MacPerl 5.6.1 has been released. It's the first release of MacPerl in four years, it's built from the 5.6.1 sources, and it's cool. Check out the announcement for more details, and see macperldelta for a summary of the changes (if you ask any questions answered there or in the README, you'll be laughed at and perhaps ignored).
Does OS X not support fork, or is it just MacPerl that doesn't support it (yet)? I would *think* that Darwin would be able to fork.
Re:No fork?
pudge on 2002-03-11T22:34:36
Yeah, Mac OS X can.
MacPerl could, in theory, if we supported the ithread fork method ActivePerl does on Windows. But I don't think it would be worth the effort; anyone who really needs fork would still find it subuseful for all but the most trivial purposes. Then again, porting the test suite would be easier.:-) Re:No fork?
djberg96 on 2002-03-11T22:53:14
But I don't think it would be worth the effort; anyone who really needs fork would still find it subuseful for all but the most trivial purposesThink of all those forking/pre-forking servers out there. I guess the answer is to run a multi-plexed server instead. Since OS X is just a desktop OS at the moment, this probably isn't that big of a deal.
Well, ok then. How about socket programming and IPC? They work ok, right? Oh, and can you build MacPerl with thread support? Your comment leads me to believe the answer is "no", but I thought I'd ask.

### ENTRIES SUPPLIED
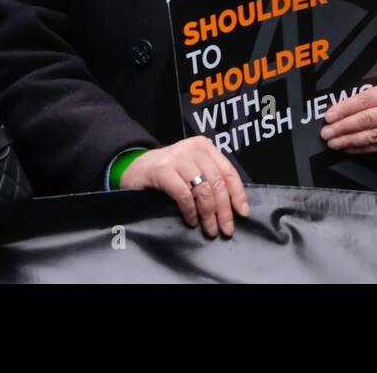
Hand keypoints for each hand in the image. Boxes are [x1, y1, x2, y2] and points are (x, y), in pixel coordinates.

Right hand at [119, 135, 249, 237]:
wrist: (134, 168)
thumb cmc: (167, 172)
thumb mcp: (191, 168)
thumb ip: (209, 178)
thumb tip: (231, 206)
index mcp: (204, 147)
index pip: (228, 171)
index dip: (237, 194)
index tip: (242, 213)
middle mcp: (193, 149)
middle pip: (217, 183)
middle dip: (223, 210)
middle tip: (225, 229)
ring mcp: (177, 158)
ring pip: (203, 189)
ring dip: (208, 214)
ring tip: (209, 229)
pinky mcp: (163, 170)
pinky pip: (184, 194)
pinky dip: (190, 211)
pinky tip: (191, 220)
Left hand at [320, 78, 376, 153]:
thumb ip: (368, 93)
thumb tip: (339, 107)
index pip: (365, 101)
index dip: (345, 110)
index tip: (329, 117)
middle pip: (368, 120)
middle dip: (343, 128)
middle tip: (326, 133)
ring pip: (373, 137)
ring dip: (350, 141)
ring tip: (334, 143)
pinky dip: (362, 149)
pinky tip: (350, 148)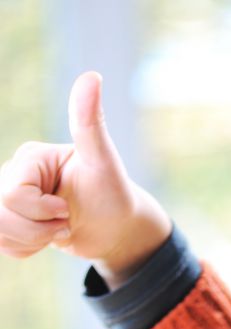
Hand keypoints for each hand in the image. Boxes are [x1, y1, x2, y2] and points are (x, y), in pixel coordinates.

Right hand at [0, 71, 170, 287]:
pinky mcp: (14, 220)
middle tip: (65, 222)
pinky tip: (48, 238)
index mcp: (30, 157)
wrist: (118, 228)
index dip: (40, 211)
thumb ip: (89, 124)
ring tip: (58, 230)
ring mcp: (11, 198)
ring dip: (32, 241)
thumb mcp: (103, 162)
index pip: (13, 195)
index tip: (65, 208)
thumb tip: (91, 77)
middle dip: (37, 230)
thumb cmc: (114, 194)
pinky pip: (2, 244)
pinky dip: (26, 249)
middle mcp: (15, 174)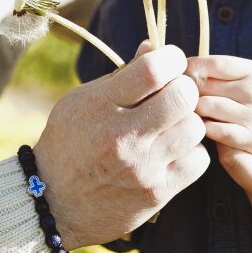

### WHAT THIS EXERCISE ASKS
a. From the MacPerl release discussion, extract the passage that begins at the words "MacPerl 5.6.1 has" and ends after the words "Mac OS X can.".
b. Continue the MacPerl release discussion from its last sentence.

### YOUR WRITTEN ANSWERS
a.
MacPerl 5.6.1 has been released. It's the first release of MacPerl in four years, it's built from the 5.6.1 sources, and it's cool. Check out the announcement for more details, and see macperldelta for a summary of the changes (if you ask any questions answered there or in the README, you'll be laughed at and perhaps ignored).
Does OS X not support fork, or is it just MacPerl that doesn't support it (yet)? I would *think* that Darwin would be able to fork.
Re:No fork?
pudge on 2002-03-11T22:34:36
Yeah, Mac OS X can.

b.
Re:No fork?
krellis on 2002-03-12T00:51:36
Well, I'm pretty sure you can build "real" Perl on OS X (I could well be wrong about that...), and thus not have to worry about this whole issue. I always figured MacPerl was still for those in the "dark ages" before OS X, and the lucky ones using OS X can have real Perl. If I'm wrong, I'm sure pudge will smack me around, though:) Re:No fork?
jdavidb on 2002-03-12T01:20:34
You're correct. The real problem is going to be the users on OS X who want the dark age Mac::* modules in "real" Perl.
:) Re:No fork?
jdavidb on 2002-03-12T01:19:00
OS X is not the issue. MacPerl is just for pre-X Macs. You would use real Perl for OS X.
I remember that when Perl was ported to OS X all sorts of scripts broke that did things like $^O =~
/win/. Think "Darwin." :) Re:No fork?
pudge on 2002-03-12T03:36:25
I don't think you understand... Macs (OS 7 through 9) wouldn't be good to handle a forking server. MacPerl has a limited amount of RAM allocated to it. If you go off "forking" threads here and there, you'll run out of memory really quick. The only way around that is to give MacPerl a huge static memory allocation, which is seldom reasonable, or rewrite MacPerl to draw from the system heap, which sounds to me like a lot of work.
Mac OS X can handle this just fine, of course. It is Unix. It has forking and real virtual memory.
Sockets work fine. Traditional Unix IPC doesn't work, since the concept is foreign to Mac OS. However, IAC (Interapplication Communication) works fine, with Apple events. PPC (Program-to-Program Communication) sockets *can* work, but no one ever used them that I know of, and we never got around to adding in support for them in the latest version.
To my knowledge MacPerl has never been built with thread support; it's possible, but I've never tried.